In this study, using univariate and multivariate analysis, we determined that FIB, lipoprotein, and HDL were independent predictors of VC. The models with ROC curves ranging from 0.70 to 0.80 are considered to be good, while the models with areas under the curves ranging from 0.80 to 0.90 have excellent resolution. The ROC curve analysis of the prediction model established in our study shows that lipoprotein and HDL have good prediction efficiency for VC, and fibrinogen has better predictive ability than high-density lipoprotein and lipoprotein in patients with arteriosclerosis.

The present study had several limitations. The sample size was still small. In this study, there were 325 males and 137 females. Due to the small number of females, this study has not yet explored the influence of gender on VC. In the future, we will continue to increase the sample size to further study this issue.
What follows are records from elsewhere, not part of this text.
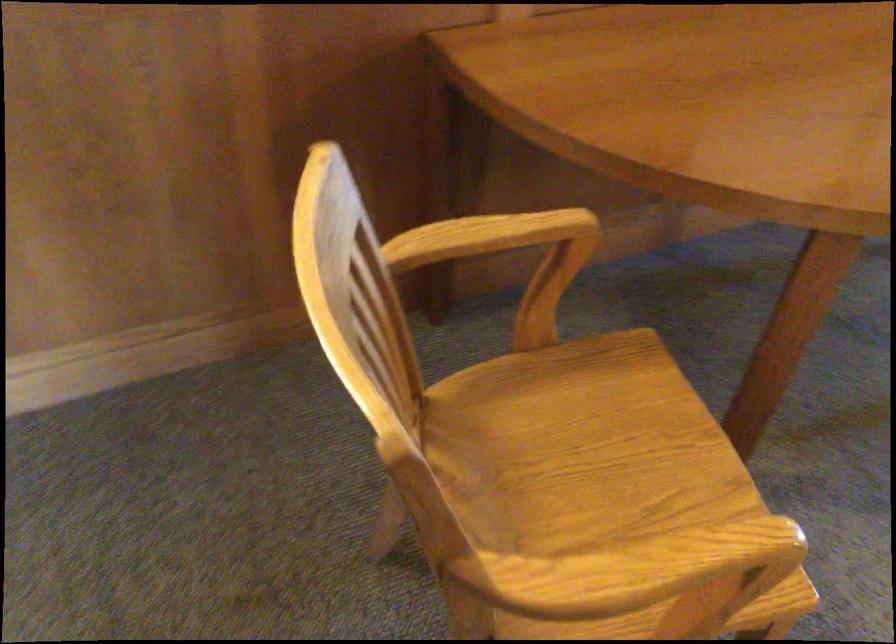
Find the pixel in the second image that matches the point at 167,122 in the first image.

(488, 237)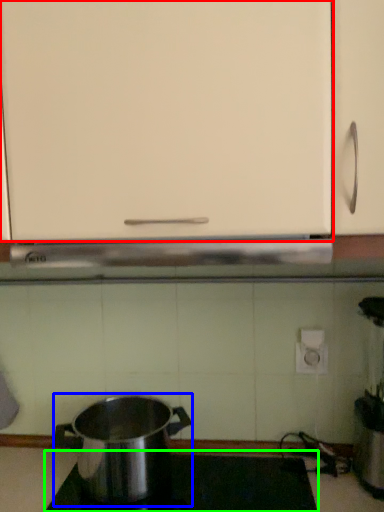
Question: Which is farther away from cabinetry (highlighted by a red box)? kitchen appliance (highlighted by a blue box) or gas stove (highlighted by a green box)?

Choices:
 (A) kitchen appliance
 (B) gas stove

Answer: (B)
Although our study shows that FIB has a good predictive ability for VC, it still needs to be further determined in combination with clinical imaging examination.

To sum up, this study found that FIB has a strong ability to predict VC. Elevated levels of fibrinogen suggest an increased risk of calcification. The results of this study have good clinical practical value, which is a necessary item for hospitalized patients, and the collection of samples is simple. FIB can also be measured repeatedly, cheap, easily accepted by patients, and can be regulated by the use of drugs such as Bezafibrate. FIB is expected to become a new molecular marker for VC.